Dr. Trasler's pioneer work has shown how exposure to environmental factors, such as chemotherapy or toxins, can damage sperm and cause health effects, including birth defects, in subsequent generations.

Her research has begun to document the precise ways in which men's sperm can suffer epigenetic damage. Her lab group discovered that the key epigenetic programming of future sperm cells occurs before birth, while female eggs are epigenetically "set" after birth. Her research has also revealed that the most common chemotherapy drugs used to treat testicular cancer causes distinct epigenetic changes in sperm – ones that can be passed on to children.

 "What our research is showing is that it's just as important for potential fathers as potential mothers to think about their behaviours, whether smoking or alcohol or exercise or stress-levels, before they decide to conceive," says Dr.
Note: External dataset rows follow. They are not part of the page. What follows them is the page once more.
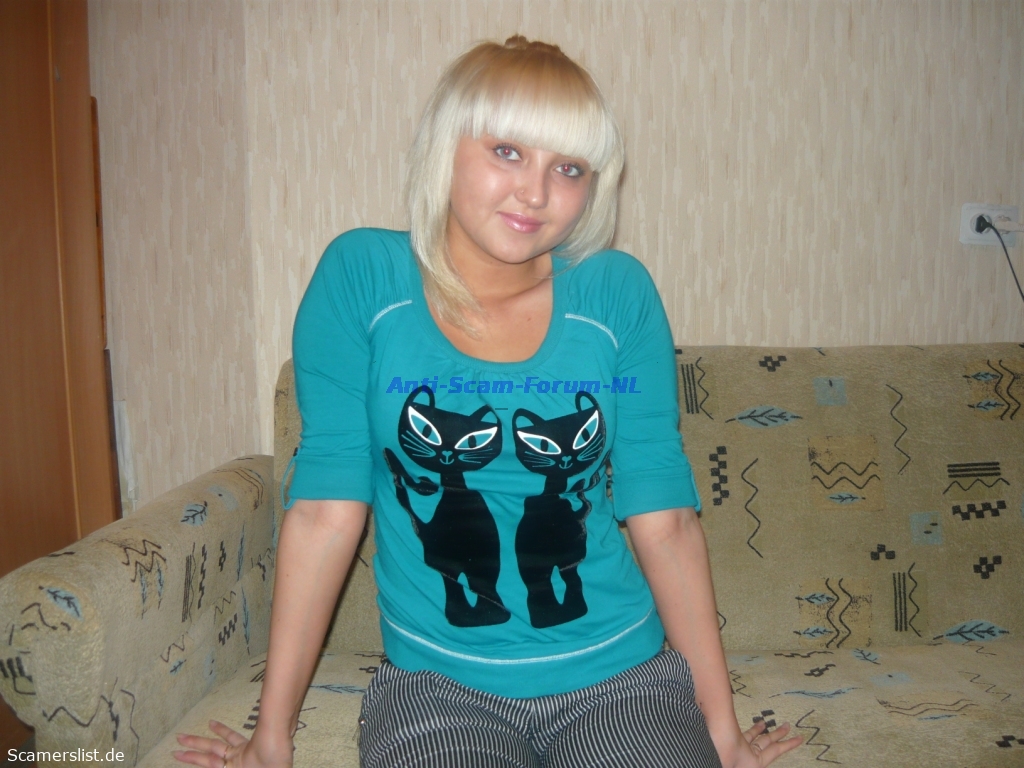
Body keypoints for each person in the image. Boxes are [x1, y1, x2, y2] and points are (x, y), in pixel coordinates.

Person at [174, 36, 802, 768]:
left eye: (568, 168)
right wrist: (271, 738)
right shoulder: (363, 279)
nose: (536, 193)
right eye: (508, 152)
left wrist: (722, 734)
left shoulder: (616, 295)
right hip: (436, 689)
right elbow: (323, 511)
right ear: (446, 148)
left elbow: (665, 522)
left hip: (619, 675)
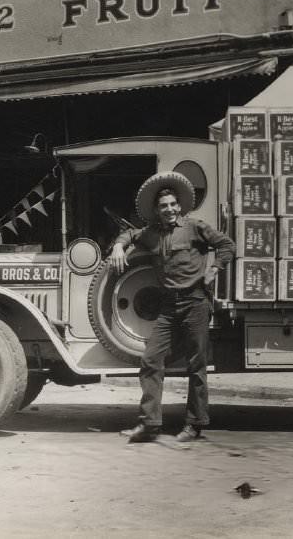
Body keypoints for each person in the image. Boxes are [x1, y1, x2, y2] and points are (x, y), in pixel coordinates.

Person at [110, 171, 235, 443]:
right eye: (163, 206)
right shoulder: (151, 233)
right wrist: (118, 247)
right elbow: (129, 233)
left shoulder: (194, 227)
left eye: (172, 205)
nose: (168, 210)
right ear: (156, 210)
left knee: (196, 365)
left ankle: (194, 424)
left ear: (180, 207)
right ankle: (149, 424)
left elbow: (226, 245)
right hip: (168, 307)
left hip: (196, 303)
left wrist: (215, 267)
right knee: (151, 359)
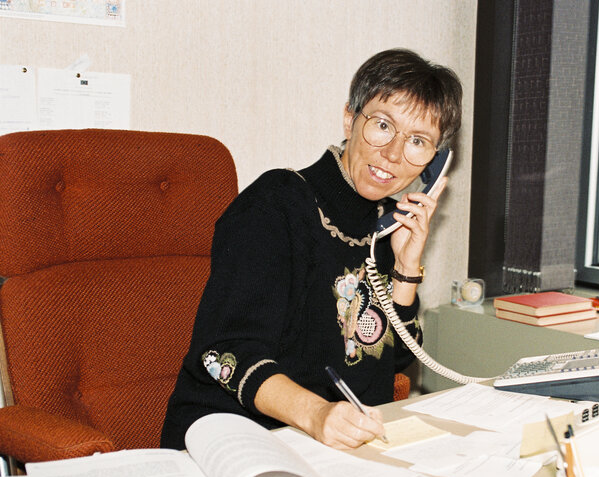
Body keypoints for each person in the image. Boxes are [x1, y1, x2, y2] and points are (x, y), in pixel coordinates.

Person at [161, 48, 462, 450]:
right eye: (383, 125)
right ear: (350, 119)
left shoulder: (386, 227)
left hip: (336, 448)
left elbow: (394, 362)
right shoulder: (274, 205)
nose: (393, 154)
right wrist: (316, 414)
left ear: (432, 161)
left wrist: (407, 267)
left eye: (418, 141)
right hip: (236, 440)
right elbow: (224, 353)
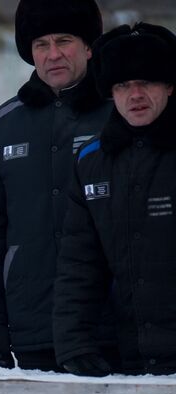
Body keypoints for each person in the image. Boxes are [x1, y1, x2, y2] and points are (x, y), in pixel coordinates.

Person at [0, 0, 110, 371]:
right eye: (41, 44)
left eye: (65, 40)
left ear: (90, 45)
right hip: (32, 325)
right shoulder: (4, 124)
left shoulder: (120, 115)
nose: (53, 54)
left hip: (112, 327)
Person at [54, 23, 176, 376]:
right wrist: (74, 343)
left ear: (169, 86)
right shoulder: (92, 161)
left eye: (146, 82)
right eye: (123, 85)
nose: (134, 94)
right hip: (125, 358)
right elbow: (79, 262)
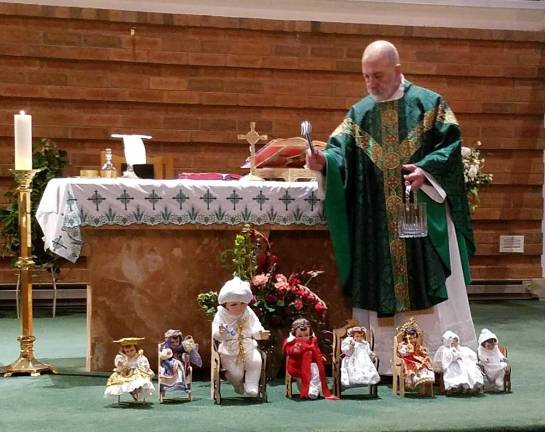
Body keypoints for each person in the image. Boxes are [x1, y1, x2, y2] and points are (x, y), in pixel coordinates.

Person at [306, 39, 476, 371]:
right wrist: (323, 160)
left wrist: (426, 172)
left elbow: (451, 149)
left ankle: (441, 356)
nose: (371, 84)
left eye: (379, 76)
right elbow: (341, 153)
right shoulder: (359, 113)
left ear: (398, 71)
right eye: (366, 76)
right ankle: (381, 361)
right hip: (376, 221)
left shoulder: (431, 105)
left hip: (420, 213)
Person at [212, 276, 271, 397]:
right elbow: (216, 334)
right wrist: (221, 332)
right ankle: (237, 383)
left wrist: (260, 333)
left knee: (256, 361)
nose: (239, 307)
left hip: (248, 345)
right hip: (229, 349)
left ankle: (251, 385)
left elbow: (255, 325)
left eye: (243, 304)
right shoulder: (221, 314)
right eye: (234, 304)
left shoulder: (248, 312)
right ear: (225, 304)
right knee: (236, 373)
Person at [283, 318, 338, 400]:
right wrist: (296, 350)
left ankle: (313, 390)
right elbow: (289, 351)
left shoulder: (312, 341)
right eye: (300, 336)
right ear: (294, 335)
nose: (303, 338)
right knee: (312, 370)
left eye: (306, 335)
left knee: (317, 371)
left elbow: (316, 351)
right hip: (297, 366)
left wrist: (320, 356)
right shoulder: (292, 342)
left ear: (310, 333)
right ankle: (309, 390)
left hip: (312, 365)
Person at [104, 337, 155, 402]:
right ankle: (133, 392)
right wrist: (121, 364)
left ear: (136, 349)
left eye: (132, 350)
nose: (130, 353)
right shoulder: (121, 357)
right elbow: (120, 366)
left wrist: (144, 368)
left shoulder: (140, 357)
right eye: (127, 351)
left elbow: (145, 366)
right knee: (120, 381)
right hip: (125, 373)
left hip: (137, 372)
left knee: (139, 381)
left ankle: (137, 391)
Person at [159, 329, 202, 397]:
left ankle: (182, 384)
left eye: (177, 342)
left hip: (181, 364)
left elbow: (186, 355)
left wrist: (185, 356)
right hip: (168, 364)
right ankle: (169, 385)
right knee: (172, 367)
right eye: (173, 342)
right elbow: (163, 357)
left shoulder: (182, 347)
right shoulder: (166, 347)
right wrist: (167, 356)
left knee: (179, 368)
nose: (175, 344)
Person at [396, 324, 434, 393]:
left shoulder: (416, 343)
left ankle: (422, 382)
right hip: (407, 359)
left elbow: (419, 349)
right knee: (414, 366)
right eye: (410, 338)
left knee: (424, 362)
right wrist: (407, 351)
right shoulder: (403, 344)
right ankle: (413, 380)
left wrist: (423, 351)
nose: (413, 340)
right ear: (406, 337)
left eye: (414, 337)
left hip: (416, 357)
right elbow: (401, 352)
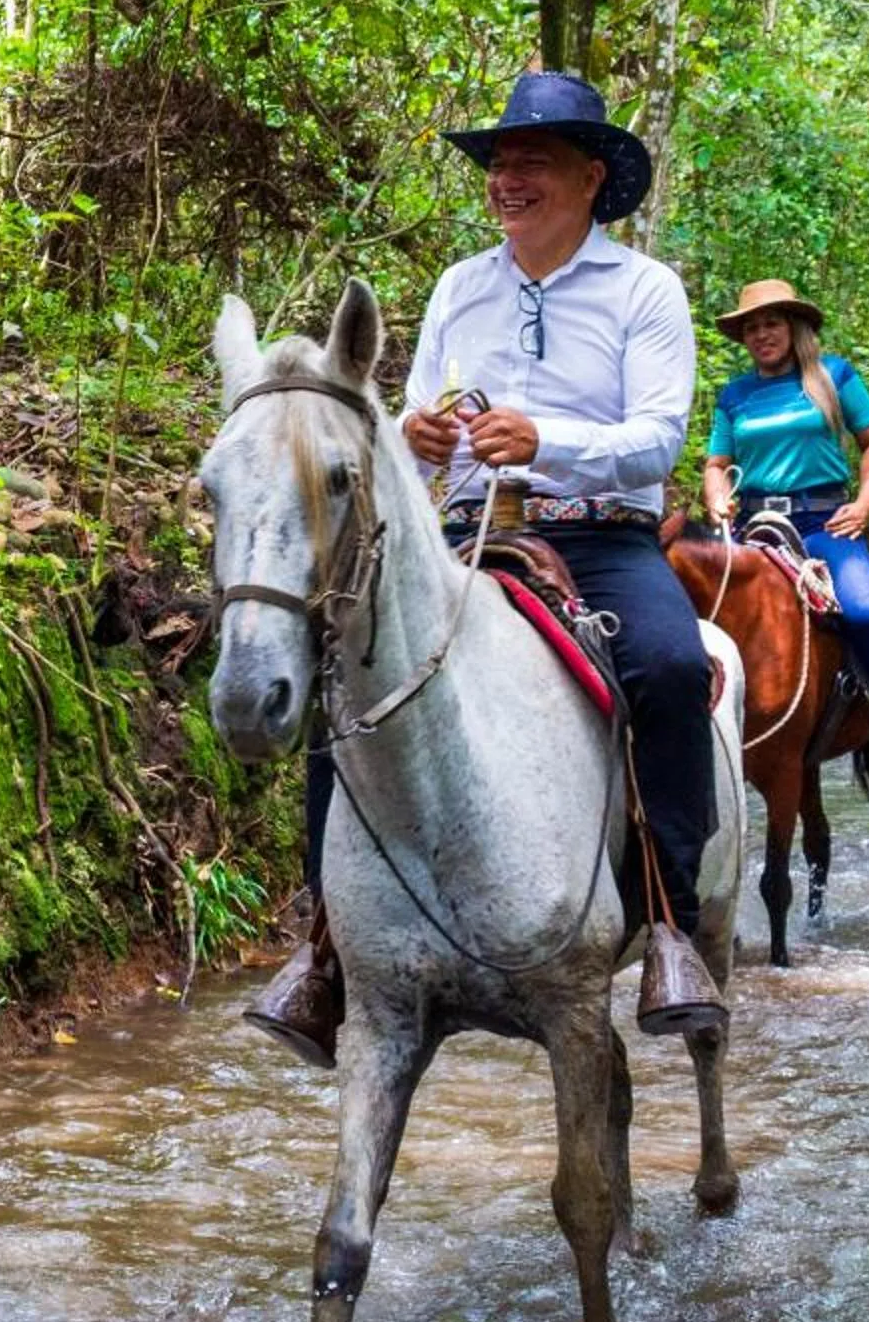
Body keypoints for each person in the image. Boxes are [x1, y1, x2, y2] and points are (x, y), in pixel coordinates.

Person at [244, 70, 722, 1067]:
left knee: (674, 669)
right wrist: (415, 435)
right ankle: (327, 948)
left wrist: (544, 440)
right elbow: (413, 435)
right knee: (348, 679)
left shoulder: (644, 290)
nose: (506, 179)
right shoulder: (462, 286)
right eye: (499, 163)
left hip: (599, 536)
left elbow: (656, 438)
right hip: (461, 534)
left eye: (530, 161)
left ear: (592, 176)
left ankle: (671, 921)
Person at [697, 279, 869, 792]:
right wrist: (716, 495)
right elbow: (716, 463)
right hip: (753, 528)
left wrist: (867, 501)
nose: (762, 334)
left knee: (868, 612)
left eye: (772, 323)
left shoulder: (832, 375)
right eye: (752, 327)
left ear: (793, 326)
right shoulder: (734, 394)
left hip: (823, 521)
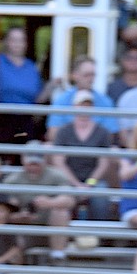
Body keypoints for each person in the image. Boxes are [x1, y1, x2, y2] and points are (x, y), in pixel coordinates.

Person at [49, 89, 114, 221]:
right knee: (63, 195)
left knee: (101, 195)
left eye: (88, 105)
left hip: (94, 181)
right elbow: (59, 162)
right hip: (69, 180)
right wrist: (77, 185)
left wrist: (89, 184)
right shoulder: (64, 132)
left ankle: (98, 235)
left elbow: (103, 163)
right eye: (81, 105)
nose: (85, 109)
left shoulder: (103, 132)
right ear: (74, 107)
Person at [3, 152, 74, 261]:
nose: (33, 167)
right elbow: (5, 208)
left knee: (60, 212)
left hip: (51, 225)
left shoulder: (56, 176)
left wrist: (49, 203)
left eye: (37, 164)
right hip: (25, 227)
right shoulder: (12, 180)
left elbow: (69, 200)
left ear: (44, 162)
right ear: (23, 161)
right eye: (30, 164)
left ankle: (57, 256)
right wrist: (19, 216)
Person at [45, 56, 118, 142]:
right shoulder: (61, 101)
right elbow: (52, 135)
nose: (91, 79)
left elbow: (110, 137)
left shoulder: (106, 102)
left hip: (96, 151)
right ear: (75, 75)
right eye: (87, 75)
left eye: (93, 75)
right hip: (67, 150)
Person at [0, 26, 45, 146]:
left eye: (21, 40)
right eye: (13, 40)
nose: (18, 44)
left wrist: (52, 86)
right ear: (6, 42)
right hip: (2, 117)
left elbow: (38, 98)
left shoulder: (32, 67)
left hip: (26, 119)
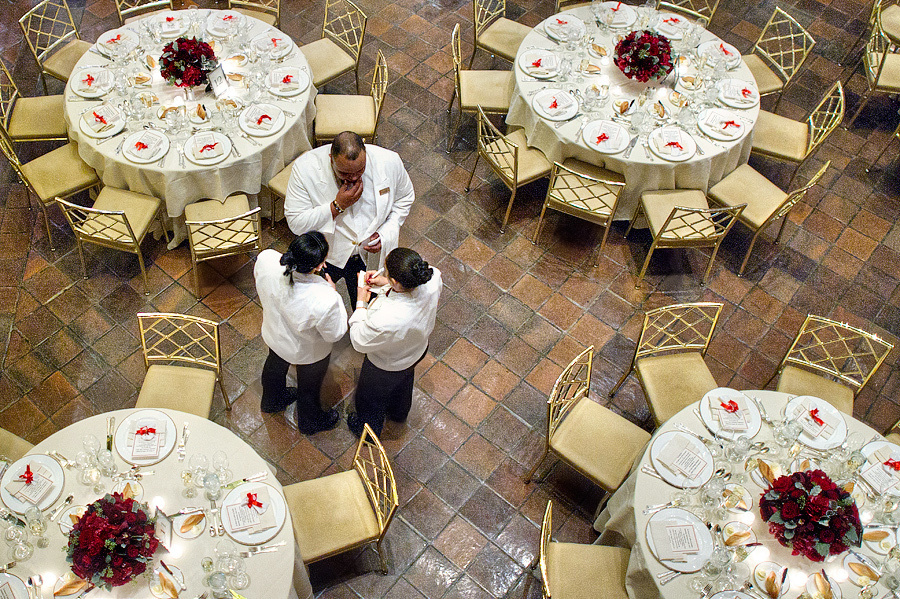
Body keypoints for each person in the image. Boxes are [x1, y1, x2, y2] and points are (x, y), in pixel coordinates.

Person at [283, 131, 415, 306]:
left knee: (366, 305)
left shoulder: (389, 161)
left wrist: (386, 233)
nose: (353, 178)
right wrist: (336, 207)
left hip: (367, 258)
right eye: (344, 173)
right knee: (318, 304)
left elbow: (405, 198)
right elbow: (296, 222)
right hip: (328, 256)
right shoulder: (304, 169)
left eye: (360, 170)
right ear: (331, 158)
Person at [254, 232, 347, 434]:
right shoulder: (324, 298)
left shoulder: (266, 259)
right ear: (319, 266)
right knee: (309, 386)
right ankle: (309, 422)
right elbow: (335, 333)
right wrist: (333, 291)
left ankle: (271, 401)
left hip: (274, 334)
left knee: (274, 367)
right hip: (306, 352)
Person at [347, 247, 442, 437]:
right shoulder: (433, 278)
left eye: (386, 272)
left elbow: (359, 340)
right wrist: (384, 282)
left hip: (386, 365)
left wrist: (361, 303)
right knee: (404, 382)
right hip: (416, 350)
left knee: (370, 400)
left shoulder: (387, 316)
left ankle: (367, 432)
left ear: (396, 282)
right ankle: (398, 413)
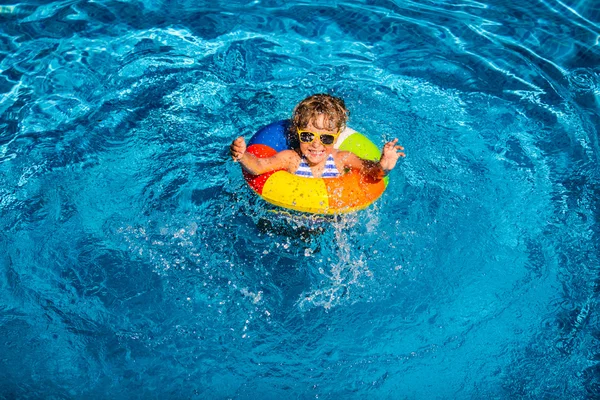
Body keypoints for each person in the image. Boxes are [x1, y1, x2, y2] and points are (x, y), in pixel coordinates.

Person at [230, 94, 405, 180]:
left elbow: (372, 172)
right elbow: (259, 166)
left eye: (326, 138)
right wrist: (242, 155)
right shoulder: (292, 159)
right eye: (307, 136)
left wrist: (384, 165)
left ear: (336, 137)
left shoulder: (341, 159)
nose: (316, 144)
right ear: (297, 133)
Trasler.

In two major studies supported by the Canadian Institutes of Health Research (CIHR), Dr. Trasler is exploring the complex links between folate (or folic acid) intake, exposure to organochlorines (such as PCBs and DDT), sperm epigenetics and birth defects. Folate plays a key role in epigenetic modification. It is also well established that folate deficiencies in pregnant women can cause neural tube birth defects, such as spina bifida, and that the incidence of these defects can be reduced by adding folate to foods. But there may be more to the story.

"We have preliminary data from animal experiments that too much folate can also cause birth defects," says Dr. Trasler, noting that some infertile men are given high-dose folic acid therapy. In a study led by Laval University's Dr. Janice Bailey, Dr. Trasler will also help examine whether folate can prevent epigenetic changes in sperm in men exposed to high levels of organochlorine pollutants.

Epigenetics, environment and health

In the past five years, due to technological advances, epigenetics has emerged as a major area of health research and promise. While our DNA sequence is fixed, epigenetic characteristics are changeable. Epigenetics involves molecules, or marks, that regulate how the DNA is organized, and which genes are turned "on". Thus, epigenetic research could lead to new therapies, and successful epigenetic drugs are already used in cancer treatments.

CIHR is building epigenetics research capacity through STAGE, Canada's only formal training program in genetic and epigenetic epidemiology, and the Canadian Epigenetics, Environment and Health Research Consortium, which supports leading edge research on the role of epigenetic and environmental interactions in human health and disease.